Let me continue with your message there. I want to commend my premier, Wab Kinew, and the NDP in Manitoba. What they envisioned is now an inclusionary process of indigenous governments playing a role in the future of energy. In Manitoba right now, there are 600 megawatts put out for tender, but it's only for indigenous governments to bid on. They must always maintain 51% ownership. We are actually bidding right now with our government on 200-300 megawatts, and that's going to light up Ottawa. If you want to know how much power that is, it's a lot of power. When you start looking at it, that's a good example of how it can be done.
We're also looking at the future of the Port of Churchill. Again, there'll be a very big role for indigenous governments to be owners and participants. Industry has reversed the ideology of us knocking on the door and begging industry for a job. The wraparound now, the change, is that industry is now knocking on our door. We have 100% control. Only we can tender for this, and only we can own this. It's a different change maker, but it's a big one.
Enbridge is another example. We have a very good partnership with Enbridge. The president and I had a good relationship. Do you know what happens and the danger of that? That's why there are questions of what type of security we should have, and what kind of protection we should have if we allow national interests and national companies, maybe not even from Canada, to come and bid on making pipelines, making mines or taking natural resources? They're going to be after us.

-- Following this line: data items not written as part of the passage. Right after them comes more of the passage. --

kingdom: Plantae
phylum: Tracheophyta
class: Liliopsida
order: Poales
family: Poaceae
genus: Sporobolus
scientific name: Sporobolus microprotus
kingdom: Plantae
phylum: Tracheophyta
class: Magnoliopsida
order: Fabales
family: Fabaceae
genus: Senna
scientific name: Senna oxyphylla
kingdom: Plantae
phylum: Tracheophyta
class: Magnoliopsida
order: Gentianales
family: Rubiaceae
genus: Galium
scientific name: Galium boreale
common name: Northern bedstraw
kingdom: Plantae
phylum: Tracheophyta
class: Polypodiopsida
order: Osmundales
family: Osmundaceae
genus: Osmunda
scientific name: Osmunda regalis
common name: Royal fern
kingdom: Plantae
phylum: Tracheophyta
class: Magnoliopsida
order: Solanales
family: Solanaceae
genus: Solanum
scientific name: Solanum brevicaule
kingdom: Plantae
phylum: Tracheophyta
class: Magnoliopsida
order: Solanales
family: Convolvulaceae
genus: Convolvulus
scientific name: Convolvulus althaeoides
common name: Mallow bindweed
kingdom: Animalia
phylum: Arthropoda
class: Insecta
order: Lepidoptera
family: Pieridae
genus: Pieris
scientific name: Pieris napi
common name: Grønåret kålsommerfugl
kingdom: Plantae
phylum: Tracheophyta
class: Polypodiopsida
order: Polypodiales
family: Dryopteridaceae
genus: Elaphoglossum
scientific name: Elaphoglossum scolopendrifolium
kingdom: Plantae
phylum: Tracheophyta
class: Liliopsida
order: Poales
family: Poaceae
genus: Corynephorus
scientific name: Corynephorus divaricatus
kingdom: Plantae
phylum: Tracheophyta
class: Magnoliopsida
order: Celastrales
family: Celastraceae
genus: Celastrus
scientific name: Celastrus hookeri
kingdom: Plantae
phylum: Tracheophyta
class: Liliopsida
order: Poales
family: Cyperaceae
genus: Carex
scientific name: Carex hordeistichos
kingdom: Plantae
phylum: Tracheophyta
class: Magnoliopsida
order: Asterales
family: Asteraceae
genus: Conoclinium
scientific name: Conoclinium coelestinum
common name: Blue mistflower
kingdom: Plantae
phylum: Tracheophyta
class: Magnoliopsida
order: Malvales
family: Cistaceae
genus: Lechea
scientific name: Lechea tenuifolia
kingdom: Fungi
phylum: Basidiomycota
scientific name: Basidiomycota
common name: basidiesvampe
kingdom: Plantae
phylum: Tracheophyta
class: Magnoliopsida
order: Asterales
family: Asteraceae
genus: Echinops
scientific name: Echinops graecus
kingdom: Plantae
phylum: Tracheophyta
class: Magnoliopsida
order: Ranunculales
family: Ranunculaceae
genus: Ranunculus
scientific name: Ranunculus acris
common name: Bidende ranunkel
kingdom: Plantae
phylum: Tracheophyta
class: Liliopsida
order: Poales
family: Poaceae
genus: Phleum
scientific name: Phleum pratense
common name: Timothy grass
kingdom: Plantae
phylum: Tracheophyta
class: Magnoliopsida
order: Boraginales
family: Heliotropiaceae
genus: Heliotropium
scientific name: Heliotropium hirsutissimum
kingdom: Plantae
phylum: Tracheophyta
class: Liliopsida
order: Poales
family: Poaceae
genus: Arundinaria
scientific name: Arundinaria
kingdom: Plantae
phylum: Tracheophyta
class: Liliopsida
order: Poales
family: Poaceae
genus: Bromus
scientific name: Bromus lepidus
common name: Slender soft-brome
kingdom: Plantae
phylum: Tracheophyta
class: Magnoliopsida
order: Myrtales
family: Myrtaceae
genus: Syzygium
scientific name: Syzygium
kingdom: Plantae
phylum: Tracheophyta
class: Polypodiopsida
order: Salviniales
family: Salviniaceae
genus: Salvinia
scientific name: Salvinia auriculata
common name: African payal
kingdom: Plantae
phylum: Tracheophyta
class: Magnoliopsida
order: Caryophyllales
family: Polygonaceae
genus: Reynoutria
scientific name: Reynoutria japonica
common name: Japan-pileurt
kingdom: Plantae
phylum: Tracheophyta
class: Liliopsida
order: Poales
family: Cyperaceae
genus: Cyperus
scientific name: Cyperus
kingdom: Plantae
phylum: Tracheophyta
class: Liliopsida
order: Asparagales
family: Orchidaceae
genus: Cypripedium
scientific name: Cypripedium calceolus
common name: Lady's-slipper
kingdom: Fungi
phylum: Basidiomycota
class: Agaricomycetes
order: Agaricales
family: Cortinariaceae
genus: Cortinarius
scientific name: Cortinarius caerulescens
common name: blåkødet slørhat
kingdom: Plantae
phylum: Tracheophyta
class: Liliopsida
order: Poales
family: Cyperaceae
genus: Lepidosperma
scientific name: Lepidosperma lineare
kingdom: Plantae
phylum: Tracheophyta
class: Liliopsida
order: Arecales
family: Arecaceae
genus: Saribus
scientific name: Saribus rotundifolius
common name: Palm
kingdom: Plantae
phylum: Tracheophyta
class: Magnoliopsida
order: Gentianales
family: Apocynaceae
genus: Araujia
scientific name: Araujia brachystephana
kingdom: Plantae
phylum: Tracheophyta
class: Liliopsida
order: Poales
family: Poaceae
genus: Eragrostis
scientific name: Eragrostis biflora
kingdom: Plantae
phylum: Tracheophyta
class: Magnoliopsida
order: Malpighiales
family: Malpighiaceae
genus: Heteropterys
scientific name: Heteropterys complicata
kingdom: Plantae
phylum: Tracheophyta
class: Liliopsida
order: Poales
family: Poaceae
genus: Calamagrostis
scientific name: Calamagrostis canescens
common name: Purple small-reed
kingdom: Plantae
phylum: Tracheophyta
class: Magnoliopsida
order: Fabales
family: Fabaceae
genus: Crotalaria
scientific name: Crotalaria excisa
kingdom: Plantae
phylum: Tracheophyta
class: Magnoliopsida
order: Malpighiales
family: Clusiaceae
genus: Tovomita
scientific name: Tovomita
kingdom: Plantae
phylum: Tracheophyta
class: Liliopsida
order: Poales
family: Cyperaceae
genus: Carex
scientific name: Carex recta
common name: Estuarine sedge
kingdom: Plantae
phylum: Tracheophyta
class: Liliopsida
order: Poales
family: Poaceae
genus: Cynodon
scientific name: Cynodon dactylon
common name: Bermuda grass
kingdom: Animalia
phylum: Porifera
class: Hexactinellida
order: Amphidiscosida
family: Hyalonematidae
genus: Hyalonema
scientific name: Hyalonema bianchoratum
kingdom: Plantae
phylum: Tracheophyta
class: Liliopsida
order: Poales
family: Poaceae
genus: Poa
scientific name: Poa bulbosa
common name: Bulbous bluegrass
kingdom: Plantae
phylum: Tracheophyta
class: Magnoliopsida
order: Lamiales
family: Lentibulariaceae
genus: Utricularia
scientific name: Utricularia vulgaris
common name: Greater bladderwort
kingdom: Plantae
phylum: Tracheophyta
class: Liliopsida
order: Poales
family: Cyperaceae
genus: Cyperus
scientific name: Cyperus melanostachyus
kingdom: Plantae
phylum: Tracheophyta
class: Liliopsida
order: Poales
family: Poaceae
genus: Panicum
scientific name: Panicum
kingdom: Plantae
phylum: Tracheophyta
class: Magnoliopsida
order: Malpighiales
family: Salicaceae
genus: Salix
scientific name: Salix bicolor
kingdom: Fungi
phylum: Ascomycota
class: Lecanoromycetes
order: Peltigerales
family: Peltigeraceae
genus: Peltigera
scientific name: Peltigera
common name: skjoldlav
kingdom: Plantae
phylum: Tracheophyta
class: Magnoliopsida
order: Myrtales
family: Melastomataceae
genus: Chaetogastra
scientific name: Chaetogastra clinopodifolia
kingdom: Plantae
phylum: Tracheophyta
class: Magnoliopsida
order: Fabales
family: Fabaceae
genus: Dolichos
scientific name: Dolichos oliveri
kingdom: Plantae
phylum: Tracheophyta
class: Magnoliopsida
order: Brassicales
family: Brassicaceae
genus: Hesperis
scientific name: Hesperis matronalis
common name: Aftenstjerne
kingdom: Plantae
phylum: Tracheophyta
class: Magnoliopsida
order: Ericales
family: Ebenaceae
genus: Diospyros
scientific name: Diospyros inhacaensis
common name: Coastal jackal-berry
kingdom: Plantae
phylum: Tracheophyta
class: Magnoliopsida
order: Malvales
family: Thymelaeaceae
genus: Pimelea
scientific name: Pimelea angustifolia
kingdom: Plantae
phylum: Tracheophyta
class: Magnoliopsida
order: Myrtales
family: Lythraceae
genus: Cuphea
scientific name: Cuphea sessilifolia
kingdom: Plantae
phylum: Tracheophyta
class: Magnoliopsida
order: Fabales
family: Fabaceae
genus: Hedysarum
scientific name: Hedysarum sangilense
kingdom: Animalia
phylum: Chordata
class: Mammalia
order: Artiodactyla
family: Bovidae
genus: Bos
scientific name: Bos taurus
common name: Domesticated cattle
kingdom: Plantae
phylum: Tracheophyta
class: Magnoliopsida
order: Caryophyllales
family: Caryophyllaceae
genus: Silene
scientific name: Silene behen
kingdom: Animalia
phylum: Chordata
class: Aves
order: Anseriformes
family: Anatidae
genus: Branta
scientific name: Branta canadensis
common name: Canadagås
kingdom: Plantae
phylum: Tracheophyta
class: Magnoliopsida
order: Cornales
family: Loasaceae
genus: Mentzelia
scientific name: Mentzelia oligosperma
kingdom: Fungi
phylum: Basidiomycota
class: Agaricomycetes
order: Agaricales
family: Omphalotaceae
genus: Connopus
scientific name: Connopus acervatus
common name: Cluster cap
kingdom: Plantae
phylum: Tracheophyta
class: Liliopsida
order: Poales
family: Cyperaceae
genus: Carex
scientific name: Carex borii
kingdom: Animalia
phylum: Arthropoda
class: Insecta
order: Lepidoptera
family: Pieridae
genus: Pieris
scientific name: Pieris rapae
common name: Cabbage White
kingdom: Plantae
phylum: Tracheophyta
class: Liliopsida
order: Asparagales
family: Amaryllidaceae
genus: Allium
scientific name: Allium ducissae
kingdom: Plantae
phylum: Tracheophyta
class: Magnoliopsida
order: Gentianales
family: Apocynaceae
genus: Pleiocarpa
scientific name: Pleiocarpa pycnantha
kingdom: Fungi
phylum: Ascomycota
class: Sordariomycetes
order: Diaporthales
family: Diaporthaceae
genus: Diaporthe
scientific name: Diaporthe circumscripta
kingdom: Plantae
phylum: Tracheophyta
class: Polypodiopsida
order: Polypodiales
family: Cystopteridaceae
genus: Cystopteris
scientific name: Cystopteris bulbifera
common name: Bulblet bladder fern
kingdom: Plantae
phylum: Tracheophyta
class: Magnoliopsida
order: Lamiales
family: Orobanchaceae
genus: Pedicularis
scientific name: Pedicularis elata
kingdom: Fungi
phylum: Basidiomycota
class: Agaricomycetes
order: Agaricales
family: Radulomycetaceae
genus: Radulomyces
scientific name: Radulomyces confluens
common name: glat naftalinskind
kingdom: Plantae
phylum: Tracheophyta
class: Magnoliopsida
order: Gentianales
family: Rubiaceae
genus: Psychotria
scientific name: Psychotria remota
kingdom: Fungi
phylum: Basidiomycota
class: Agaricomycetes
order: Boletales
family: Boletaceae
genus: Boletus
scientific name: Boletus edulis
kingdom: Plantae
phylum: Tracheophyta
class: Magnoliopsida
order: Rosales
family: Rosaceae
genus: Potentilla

With Enbridge, for example, we had a bid from an American company. We partnered with an American company and we won the bid. Right after we won the bid, the American company came back to us and said, “Okay, now we're going to renegotiate your percentage.” We said, “Whoa, wait a second. You won the bid based on our numbers and your numbers. You can't come back and change it.” The company said, “Yes, we can.” I met the president of Enbridge. He contacted the company and said that if it did not honour that bid, it would be out, it would be gone. Trust me, it honoured the bid immediately. It takes a good relationship for the president to take it seriously and call the component that was bidding on this, trying to, I would say, cheat us at the end of the day.
We have to be careful with big companies because, as I said, shareholders are their bosses, and that's who they report to. However, at the end of the day, we need to make sure there are guaranteed set-asides. We need to ensure there are guaranteed assurances that industry must—must and shall, and all the proper legal jargon you want to use—have no choice but to have us at the table on the inclusionary and the environmental side.
What does worry me is that if it's not government-to-government and nation-to-nation...That's what your government has been proposing now for quite a number of years. It's essential it stays that way. I have no disrespect to David Suzuki. I'm a very big fan of his. However, when people keep talking about indigenous people, they never ask me what my views are. They speak on us and about us. I'm not criticizing them, but I just don't like it when somebody speaks about my issues and my concerns.